Come funzionino i presidi indetti da Forza Nuova, e in genere le adunanze di neofascisti, lo si può evincere da questo caso d’intimidazione razzista accaduto il 12 giugno in provincia di Varese.

Sabato pomeriggio a Gallarate un ragazzo marocchino, mentre si trovava in centro in compagnia di un amico e della ragazza, è stato avvicinato da un militante di Forza Nuova che, in malo modo e a voce particolarmente alta, gli ha ordinato di spostarsi perché doveva affiggere un manifesto. Il manifesto, oltre ad un generico invito al tesseramento, riportava il ben noto slogan «prima di tutto gli italiani». Il militante neofascista ha iniziato a provocarlo, con insulti ed intimidazioni, fino ad arrivare a forti spintoni. A questo punto il ragazzo marocchino ha reagito sferrando un pugno al volto dell’italiano, ma è stato a sua volta colpito alle spalle da un altro militante di destra che, con un terzo uomo e una donna, completava il gruppetto. La situazione è così rapidamente degenerata: il neofascista ha tentato di colpirlo, insultandolo anche con offese razziste. E la reazione è stata pronta: il giovane marocchino ha afferrato una zuccheriera prelevata da un tavolino all’esterno di un bar e ha colpito al volto il neofascista, fuggendo subito dopo per non essere raggiunto dai suoi camerati.

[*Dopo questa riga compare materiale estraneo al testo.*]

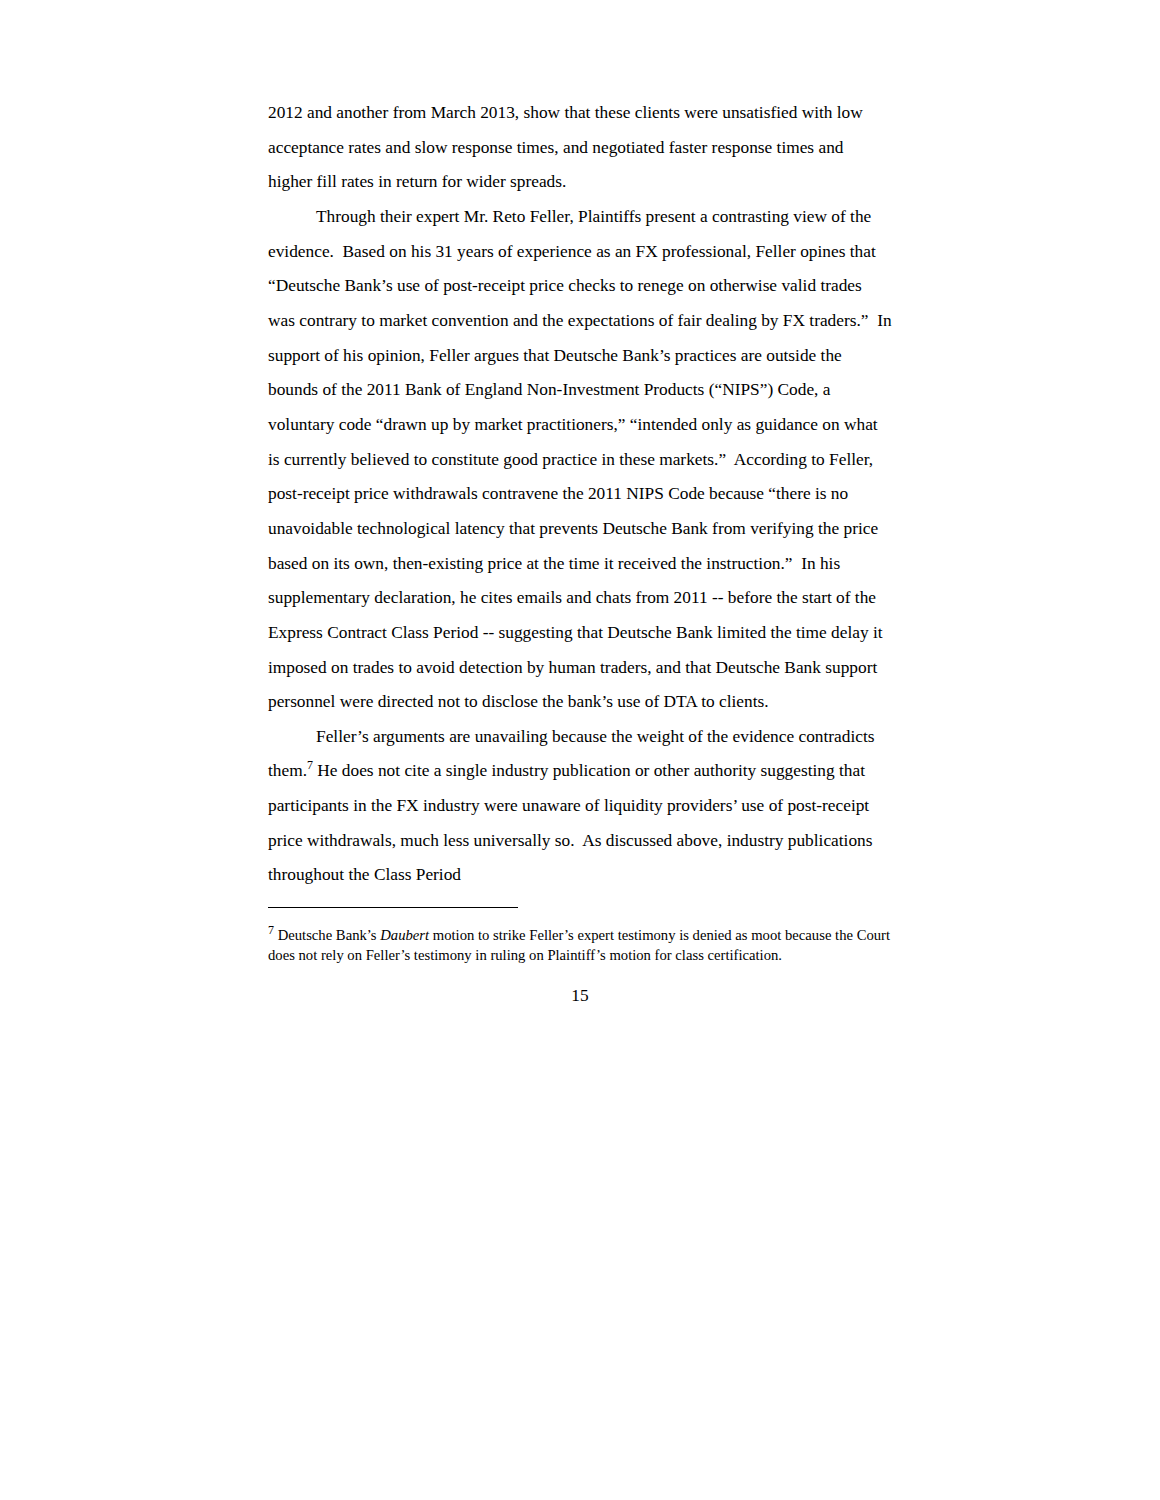2012 and another from March 2013, show that these clients were unsatisfied with low acceptance rates and slow response times, and negotiated faster response times and higher fill rates in return for wider spreads.
Through their expert Mr. Reto Feller, Plaintiffs present a contrasting view of the evidence. Based on his 31 years of experience as an FX professional, Feller opines that “Deutsche Bank’s use of post-receipt price checks to renege on otherwise valid trades was contrary to market convention and the expectations of fair dealing by FX traders.” In support of his opinion, Feller argues that Deutsche Bank’s practices are outside the bounds of the 2011 Bank of England Non-Investment Products (“NIPS”) Code, a voluntary code “drawn up by market practitioners,” “intended only as guidance on what is currently believed to constitute good practice in these markets.” According to Feller, post-receipt price withdrawals contravene the 2011 NIPS Code because “there is no unavoidable technological latency that prevents Deutsche Bank from verifying the price based on its own, then-existing price at the time it received the instruction.” In his supplementary declaration, he cites emails and chats from 2011 -- before the start of the Express Contract Class Period -- suggesting that Deutsche Bank limited the time delay it imposed on trades to avoid detection by human traders, and that Deutsche Bank support personnel were directed not to disclose the bank’s use of DTA to clients.
Feller’s arguments are unavailing because the weight of the evidence contradicts them.7 He does not cite a single industry publication or other authority suggesting that participants in the FX industry were unaware of liquidity providers’ use of post-receipt price withdrawals, much less universally so. As discussed above, industry publications throughout the Class Period
7 Deutsche Bank’s Daubert motion to strike Feller’s expert testimony is denied as moot because the Court does not rely on Feller’s testimony in ruling on Plaintiff’s motion for class certification.
15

Ovviamente i giornali parlano di «rissa» e non di aggressione.

Come funzioni la «sicurezza» leghista non è difficile immaginarlo. Ad Albenga tre migranti sono stati multati dai vigili urbani con una sanzione di 300 euro perché parlavano in piazza. I tre, con regolare permesso di soggiorno, avrebbero violato l’ordinanza «antiassembramento» firmata dal neosindaco leghista Rosy Guarnieri.

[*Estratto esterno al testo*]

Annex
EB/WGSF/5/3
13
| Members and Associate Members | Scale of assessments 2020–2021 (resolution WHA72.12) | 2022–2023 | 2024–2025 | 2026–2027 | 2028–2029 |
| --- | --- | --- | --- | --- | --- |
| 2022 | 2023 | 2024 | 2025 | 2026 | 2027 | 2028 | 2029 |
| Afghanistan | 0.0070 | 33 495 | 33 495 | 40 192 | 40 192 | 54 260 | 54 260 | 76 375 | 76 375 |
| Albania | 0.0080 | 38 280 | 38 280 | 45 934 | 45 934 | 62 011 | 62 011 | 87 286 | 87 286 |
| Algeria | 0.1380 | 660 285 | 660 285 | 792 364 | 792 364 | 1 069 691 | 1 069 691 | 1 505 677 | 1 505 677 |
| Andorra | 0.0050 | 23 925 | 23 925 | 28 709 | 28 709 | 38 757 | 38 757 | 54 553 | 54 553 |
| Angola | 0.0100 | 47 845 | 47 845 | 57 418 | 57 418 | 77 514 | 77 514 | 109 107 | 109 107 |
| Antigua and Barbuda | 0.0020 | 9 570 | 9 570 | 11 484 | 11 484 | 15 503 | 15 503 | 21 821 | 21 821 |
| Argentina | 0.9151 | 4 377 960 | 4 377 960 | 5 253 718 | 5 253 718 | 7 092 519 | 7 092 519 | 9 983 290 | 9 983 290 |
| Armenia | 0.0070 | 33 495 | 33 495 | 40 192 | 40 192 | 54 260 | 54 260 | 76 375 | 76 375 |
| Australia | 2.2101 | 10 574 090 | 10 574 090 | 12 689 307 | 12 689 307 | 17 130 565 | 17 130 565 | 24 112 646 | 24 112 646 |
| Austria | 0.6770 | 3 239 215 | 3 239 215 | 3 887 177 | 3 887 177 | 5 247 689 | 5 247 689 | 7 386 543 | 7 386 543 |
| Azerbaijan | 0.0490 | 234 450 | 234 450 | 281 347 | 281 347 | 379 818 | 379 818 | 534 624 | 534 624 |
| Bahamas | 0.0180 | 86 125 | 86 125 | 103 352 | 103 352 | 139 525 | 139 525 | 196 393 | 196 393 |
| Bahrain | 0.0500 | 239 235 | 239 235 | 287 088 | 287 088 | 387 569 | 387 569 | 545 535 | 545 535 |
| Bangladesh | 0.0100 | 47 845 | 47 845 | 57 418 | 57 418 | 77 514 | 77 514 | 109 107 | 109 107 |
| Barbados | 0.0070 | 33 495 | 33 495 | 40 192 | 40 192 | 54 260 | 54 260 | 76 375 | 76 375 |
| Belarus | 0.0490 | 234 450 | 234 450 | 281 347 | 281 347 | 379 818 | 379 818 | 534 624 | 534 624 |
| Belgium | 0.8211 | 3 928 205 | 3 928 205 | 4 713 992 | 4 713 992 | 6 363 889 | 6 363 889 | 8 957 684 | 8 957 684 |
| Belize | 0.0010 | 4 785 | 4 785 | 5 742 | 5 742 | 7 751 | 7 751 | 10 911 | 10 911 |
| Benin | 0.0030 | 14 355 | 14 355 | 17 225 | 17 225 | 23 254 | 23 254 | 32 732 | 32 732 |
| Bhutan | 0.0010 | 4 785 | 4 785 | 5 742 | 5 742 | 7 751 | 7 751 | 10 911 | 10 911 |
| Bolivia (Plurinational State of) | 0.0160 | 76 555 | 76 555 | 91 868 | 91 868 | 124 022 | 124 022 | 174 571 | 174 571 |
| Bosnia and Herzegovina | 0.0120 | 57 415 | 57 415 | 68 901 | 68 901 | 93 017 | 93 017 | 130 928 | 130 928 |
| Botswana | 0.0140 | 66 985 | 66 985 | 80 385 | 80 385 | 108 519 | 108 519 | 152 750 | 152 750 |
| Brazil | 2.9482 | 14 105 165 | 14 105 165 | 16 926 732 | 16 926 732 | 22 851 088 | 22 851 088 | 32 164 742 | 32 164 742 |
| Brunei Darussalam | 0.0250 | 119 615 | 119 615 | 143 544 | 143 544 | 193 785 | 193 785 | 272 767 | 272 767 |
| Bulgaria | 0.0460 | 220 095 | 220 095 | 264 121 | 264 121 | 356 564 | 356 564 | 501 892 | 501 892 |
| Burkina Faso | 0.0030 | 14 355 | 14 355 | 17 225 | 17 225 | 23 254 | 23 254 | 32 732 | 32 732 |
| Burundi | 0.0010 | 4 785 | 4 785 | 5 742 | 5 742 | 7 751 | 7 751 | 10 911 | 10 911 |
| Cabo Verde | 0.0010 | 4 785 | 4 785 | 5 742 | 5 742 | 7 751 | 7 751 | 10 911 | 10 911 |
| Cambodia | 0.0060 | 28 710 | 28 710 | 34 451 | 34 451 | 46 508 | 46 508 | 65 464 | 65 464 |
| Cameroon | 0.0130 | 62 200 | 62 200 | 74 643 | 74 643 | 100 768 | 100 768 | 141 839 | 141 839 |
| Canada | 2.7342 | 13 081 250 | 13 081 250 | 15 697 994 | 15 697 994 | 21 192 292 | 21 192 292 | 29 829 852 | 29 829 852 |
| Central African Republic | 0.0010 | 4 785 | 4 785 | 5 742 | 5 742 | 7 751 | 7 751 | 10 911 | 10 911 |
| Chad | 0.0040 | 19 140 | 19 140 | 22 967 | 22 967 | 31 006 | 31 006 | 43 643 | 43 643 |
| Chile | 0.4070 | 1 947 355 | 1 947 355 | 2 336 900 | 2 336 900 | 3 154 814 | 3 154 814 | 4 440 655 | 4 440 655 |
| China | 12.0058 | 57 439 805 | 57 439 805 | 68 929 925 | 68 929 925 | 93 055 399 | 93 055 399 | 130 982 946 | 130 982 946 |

Poi ci sono le cellule in sonno del razzismo istituzionale di base: branchi di ragazzini benestanti che si esercitano bruciando senzatetto o picchiando migranti. A Napoli un gruppo di quindicenni ha aggredito e pestato due immigrati filippini e poi li ha minacciati: «Se denunciate vi tagliamo la testa». E non è la prima volta che accade: è un fenomeno in espansione. «È gravissimo quello che è successo — spiegano i due feriti — Non sappiamo perché ci hanno aggredito, forse per noia, per divertirsi. Come noi tanti filippini vengono picchiati per strada. A uno hanno lanciato addosso da una moto una lattina di coca cola, a molti li prendono a schiaffi dai motorini. È da un anno che la situazione sta peggiorando. E molti nostri connazionali per paura non denunciano».

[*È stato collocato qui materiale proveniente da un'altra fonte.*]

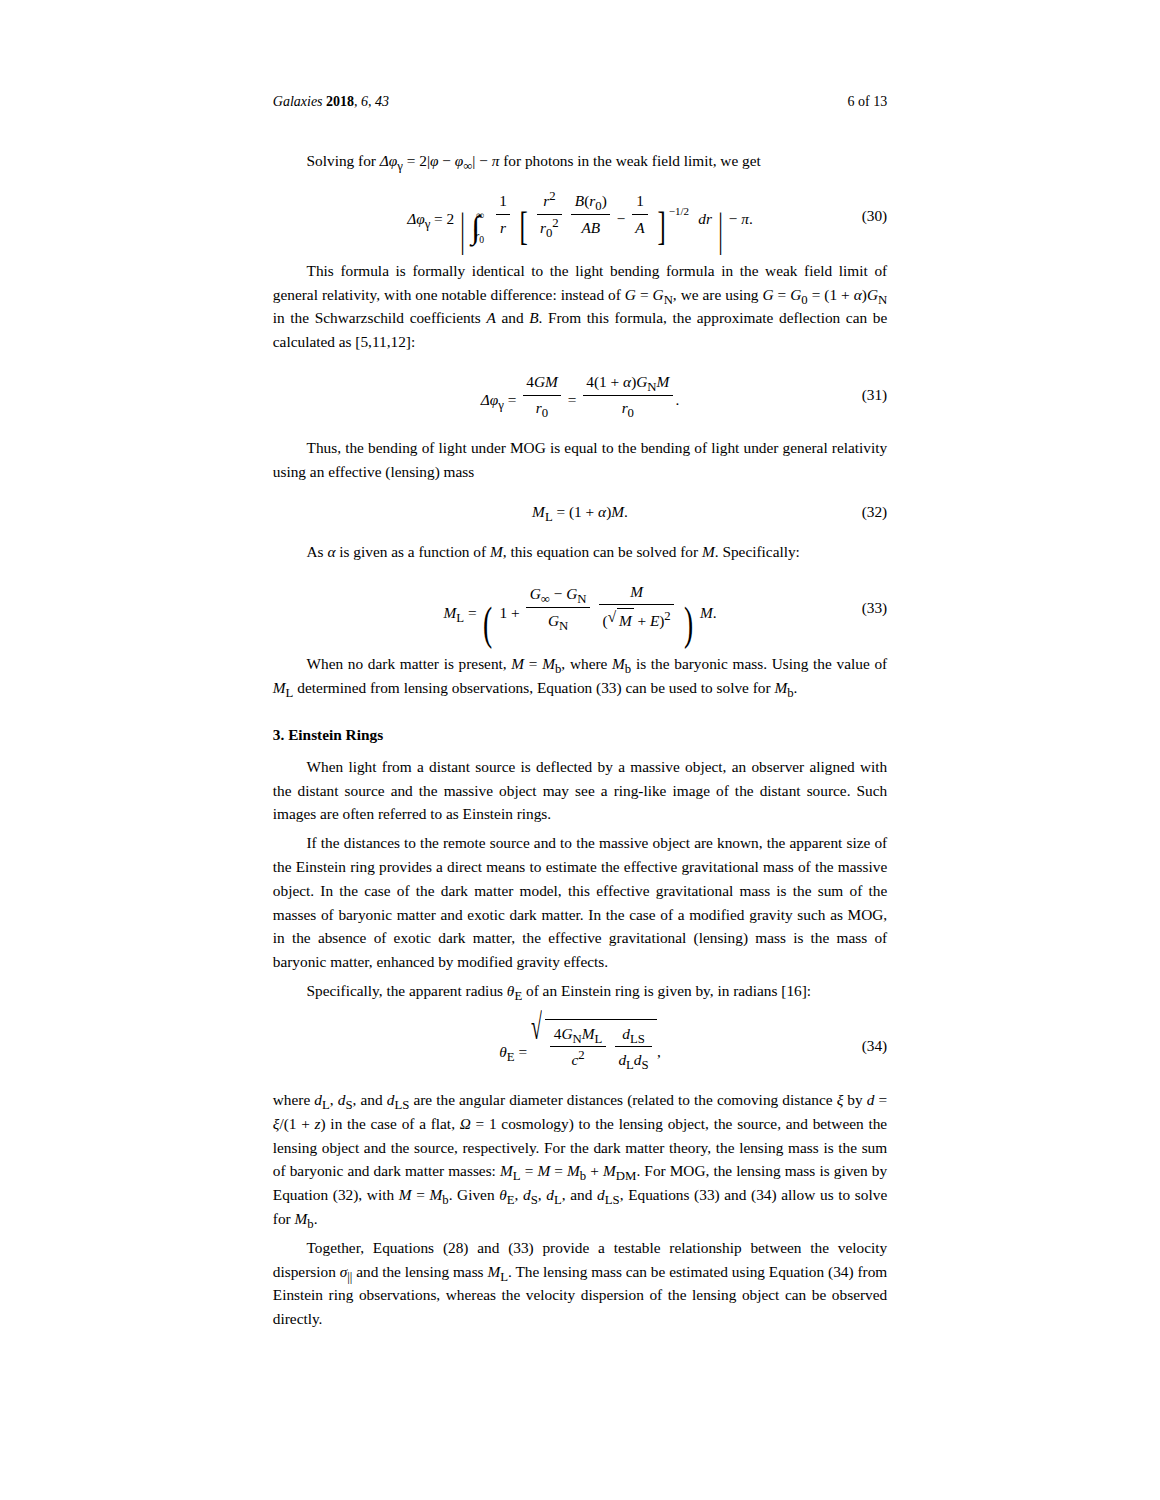Galaxies 2018, 6, 43
6 of 13
Solving for Δφγ = 2|φ − φ∞| − π for photons in the weak field limit, we get
Δφγ = 2 | ∫∞r0 1 r [ r2 r02 B(r0) AB − 1 A ]−1/2 dr | − π. (30)
This formula is formally identical to the light bending formula in the weak field limit of general relativity, with one notable difference: instead of G = GN, we are using G = G0 = (1 + α)GN in the Schwarzschild coefficients A and B. From this formula, the approximate deflection can be calculated as [5,11,12]:
Δφγ = 4GM r0 = 4(1 + α)GNM r0. (31)
Thus, the bending of light under MOG is equal to the bending of light under general relativity using an effective (lensing) mass
ML = (1 + α)M. (32)
As α is given as a function of M, this equation can be solved for M. Specifically:
ML = ( 1 + G∞ − GN GN M(M + E)2 ) M. (33)
When no dark matter is present, M = Mb, where Mb is the baryonic mass. Using the value of ML determined from lensing observations, Equation (33) can be used to solve for Mb.
3. Einstein Rings
When light from a distant source is deflected by a massive object, an observer aligned with the distant source and the massive object may see a ring-like image of the distant source. Such images are often referred to as Einstein rings.
If the distances to the remote source and to the massive object are known, the apparent size of the Einstein ring provides a direct means to estimate the effective gravitational mass of the massive object. In the case of the dark matter model, this effective gravitational mass is the sum of the masses of baryonic matter and exotic dark matter. In the case of a modified gravity such as MOG, in the absence of exotic dark matter, the effective gravitational (lensing) mass is the mass of baryonic matter, enhanced by modified gravity effects.
Specifically, the apparent radius θE of an Einstein ring is given by, in radians [16]:
θE = 4GNML c2 dLS dLdS , (34)
where dL, dS, and dLS are the angular diameter distances (related to the comoving distance ξ by d = ξ/(1 + z) in the case of a flat, Ω = 1 cosmology) to the lensing object, the source, and between the lensing object and the source, respectively. For the dark matter theory, the lensing mass is the sum of baryonic and dark matter masses: ML = M = Mb + MDM. For MOG, the lensing mass is given by Equation (32), with M = Mb. Given θE, dS, dL, and dLS, Equations (33) and (34) allow us to solve for Mb.
Together, Equations (28) and (33) provide a testable relationship between the velocity dispersion σ|| and the lensing mass ML. The lensing mass can be estimated using Equation (34) from Einstein ring observations, whereas the velocity dispersion of the lensing object can be observed directly.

Tra chi tace per paura, le reticenze complici dei giornali, il razzismo di Stato, ormai il fenomeno razzista in Italia sfugge a una valutazione complessiva, ma appare in crescita costante quantitativa e qualitativa.

Spesso il razzismo c’è ma non si vede. A Bologna il 15 giugno due giovani brasiliani di 23 e 26 anni, scrive il “Resto del Carlino”, «sono rimasti seriamente feriti nel corso di una lite scoppiata questa notte per futili motivi in via Zamboni» (una zona in cui già vi sono state aggressioni xenofobe). Secondo l’articolo, un italiano ha colpito i due giovani brasiliani con un coltello e con calci e pugni. Ma il “Resto del Carlino” titola «Lite tra stranieri, spunta il coltello» (spunta da solo!), poi si parla di «futili motivi», si aggiunge una foto qualsiasi con sotto la didascalia: «rissa»…

Oggi non si possono chiudere i CIE senza sconfiggere il razzismo diffuso, non si può sconfiggere il razzismo diffuso senza demolire il razzismo di Stato e i CIE. Occorre trovare un patto d’azione che sappia unire pratiche e metodologie differenti. Senza fronti unitari, ciascuno con le sue modalità, ma con unità di intenti e la consapevolezza della situazione di crescente barbarie e sfruttamento che opprime il mondo. E che rende urgente una risposta credibile e rivoluzionaria.

A cominciare dal 19 giugno a Modena e dal 20 giugno sull’Adriatico.